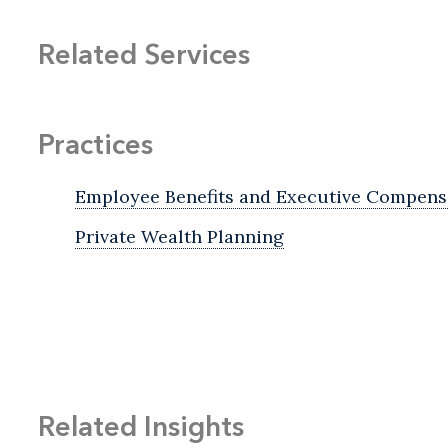
Related Services
Practices
Employee Benefits and Executive Compens
Private Wealth Planning
Related Insights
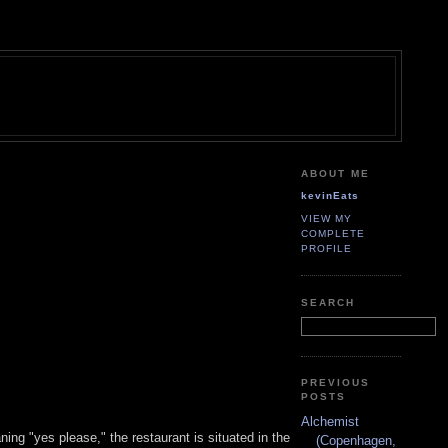
ABOUT ME
kevinEats
VIEW MY
COMPLETE
PROFILE
SEARCH
PREVIOUS
POSTS
Alchemist
ng "yes please," the restaurant is situated in the
(Copenhagen,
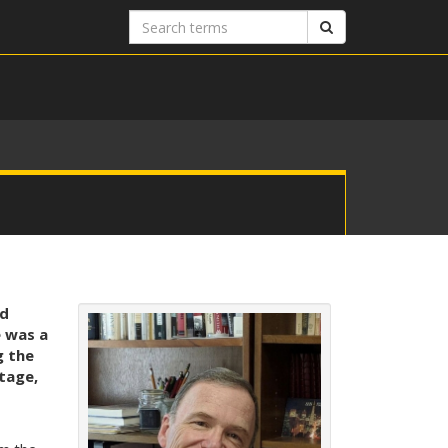
Search
Search
terms
nd
 was a
g the
tage,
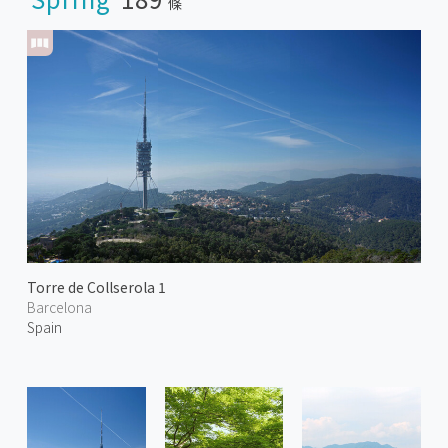
條
Torre de Collserola 1
Barcelona
Spain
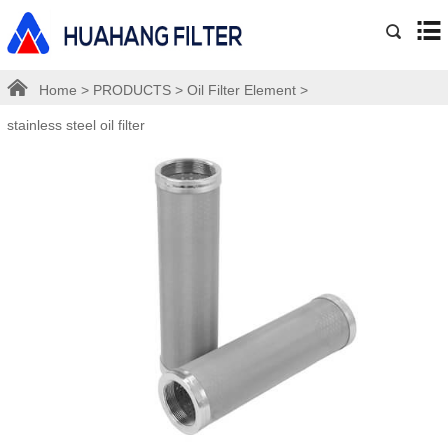
Home
>
PRODUCTS
>
Oil Filter Element
>
stainless steel oil filter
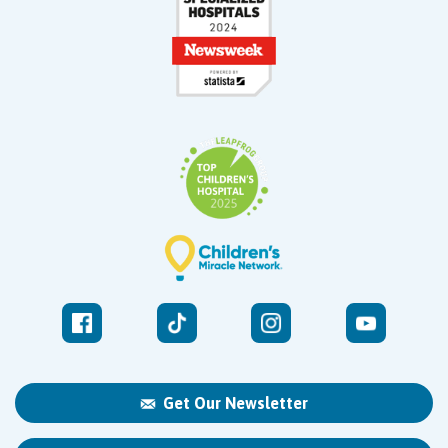
Get Our Newsletter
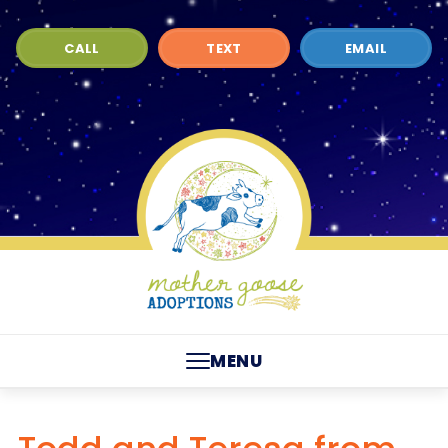
CALL
TEXT
EMAIL
MENU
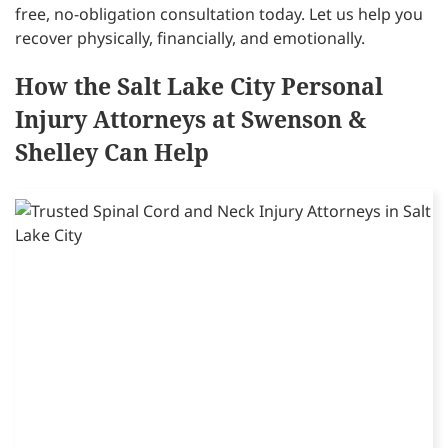
free, no-obligation consultation today. Let us help you
recover physically, financially, and emotionally.
How the Salt Lake City Personal
Injury Attorneys at Swenson &
Shelley Can Help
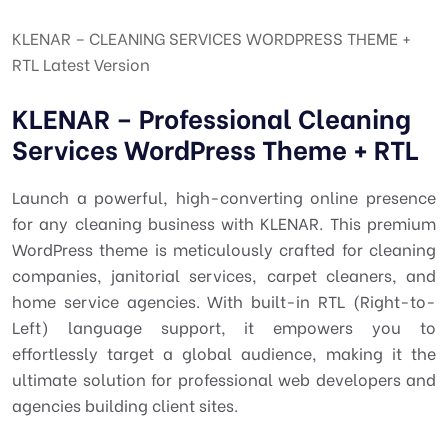
KLENAR – CLEANING SERVICES WORDPRESS THEME +
RTL Latest Version
KLENAR – Professional Cleaning
Services WordPress Theme + RTL
Launch a powerful, high-converting online presence
for any cleaning business with KLENAR. This premium
WordPress theme is meticulously crafted for cleaning
companies, janitorial services, carpet cleaners, and
home service agencies. With built-in RTL (Right-to-
Left) language support, it empowers you to
effortlessly target a global audience, making it the
ultimate solution for professional web developers and
agencies building client sites.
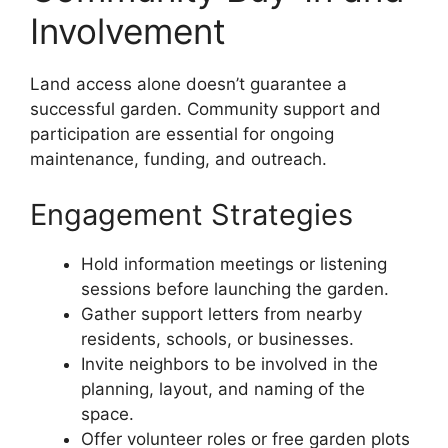
Involvement
Land access alone doesn’t guarantee a
successful garden. Community support and
participation are essential for ongoing
maintenance, funding, and outreach.
Engagement Strategies
Hold information meetings or listening
sessions before launching the garden.
Gather support letters from nearby
residents, schools, or businesses.
Invite neighbors to be involved in the
planning, layout, and naming of the
space.
Offer volunteer roles or free garden plots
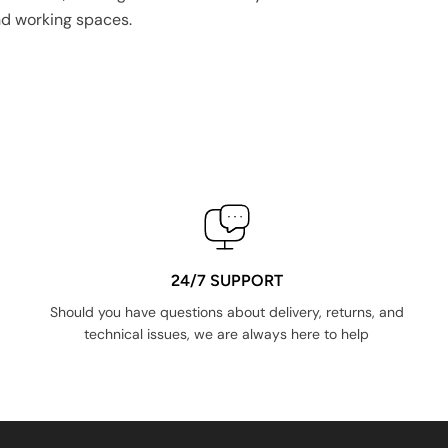
nd working spaces.
24/7 SUPPORT
Should you have questions about delivery, returns, and
technical issues, we are always here to help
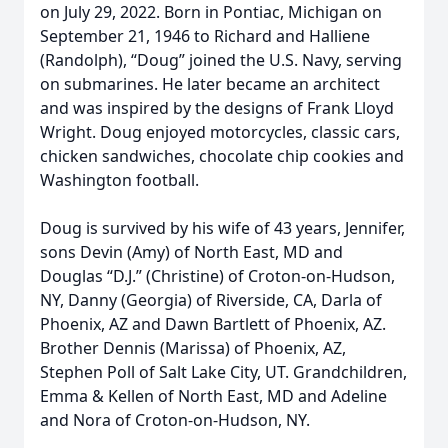
on July 29, 2022. Born in Pontiac, Michigan on
September 21, 1946 to Richard and Halliene
(Randolph), “Doug” joined the U.S. Navy, serving
on submarines. He later became an architect
and was inspired by the designs of Frank Lloyd
Wright. Doug enjoyed motorcycles, classic cars,
chicken sandwiches, chocolate chip cookies and
Washington football.
Doug is survived by his wife of 43 years, Jennifer,
sons Devin (Amy) of North East, MD and
Douglas “D.J.” (Christine) of Croton-on-Hudson,
NY, Danny (Georgia) of Riverside, CA, Darla of
Phoenix, AZ and Dawn Bartlett of Phoenix, AZ.
Brother Dennis (Marissa) of Phoenix, AZ,
Stephen Poll of Salt Lake City, UT. Grandchildren,
Emma & Kellen of North East, MD and Adeline
and Nora of Croton-on-Hudson, NY.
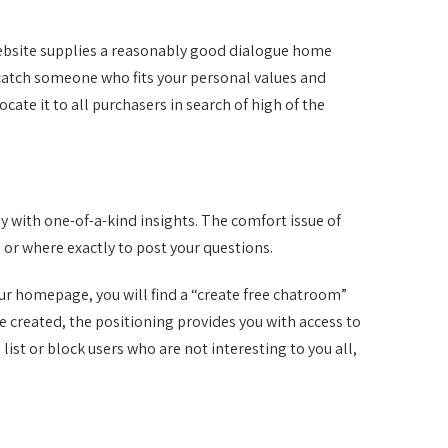
 website supplies a reasonably good dialogue home
 catch someone who fits your personal values and
ocate it to all purchasers in search of high of the
y with one-of-a-kind insights. The comfort issue of
 or where exactly to post your questions.
ur homepage, you will find a “create free chatroom”
e created, the positioning provides you with access to
ist or block users who are not interesting to you all,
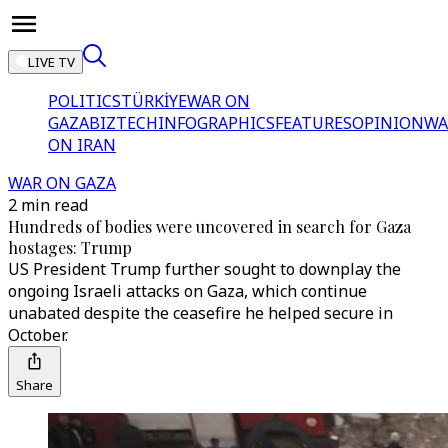
LIVE TV
POLITICS
TÜRKİYE
WAR ON
GAZA
BIZTECH
INFOGRAPHICS
FEATURES
OPINION
WA
ON IRAN
WAR ON GAZA
2 min read
Hundreds of bodies were uncovered in search for Gaza
hostages: Trump
US President Trump further sought to downplay the
ongoing Israeli attacks on Gaza, which continue
unabated despite the ceasefire he helped secure in
October.
Share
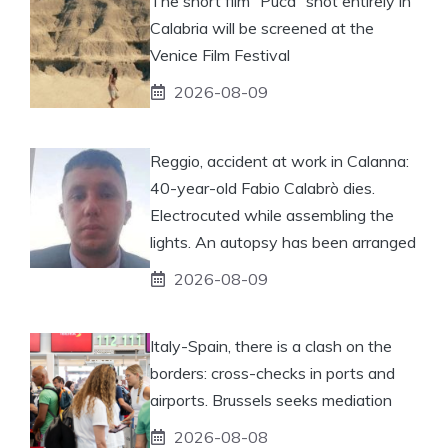
The short film “Puca” shot entirely in
Calabria will be screened at the
Venice Film Festival
2026-08-09
Reggio, accident at work in Calanna:
40-year-old Fabio Calabrò dies.
Electrocuted while assembling the
lights. An autopsy has been arranged
2026-08-09
Italy-Spain, there is a clash on the
borders: cross-checks in ports and
airports. Brussels seeks mediation
2026-08-08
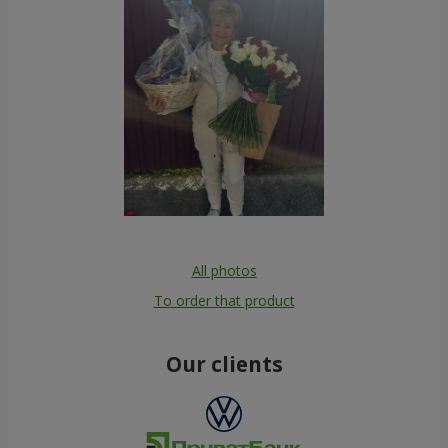
All photos
To order that product
Our clients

- [ASSIGNMENT]
Nothing but a number is expected here: the number of lines above that hold the word "Spain".

- [SOLUTION TO THIS TASK]
2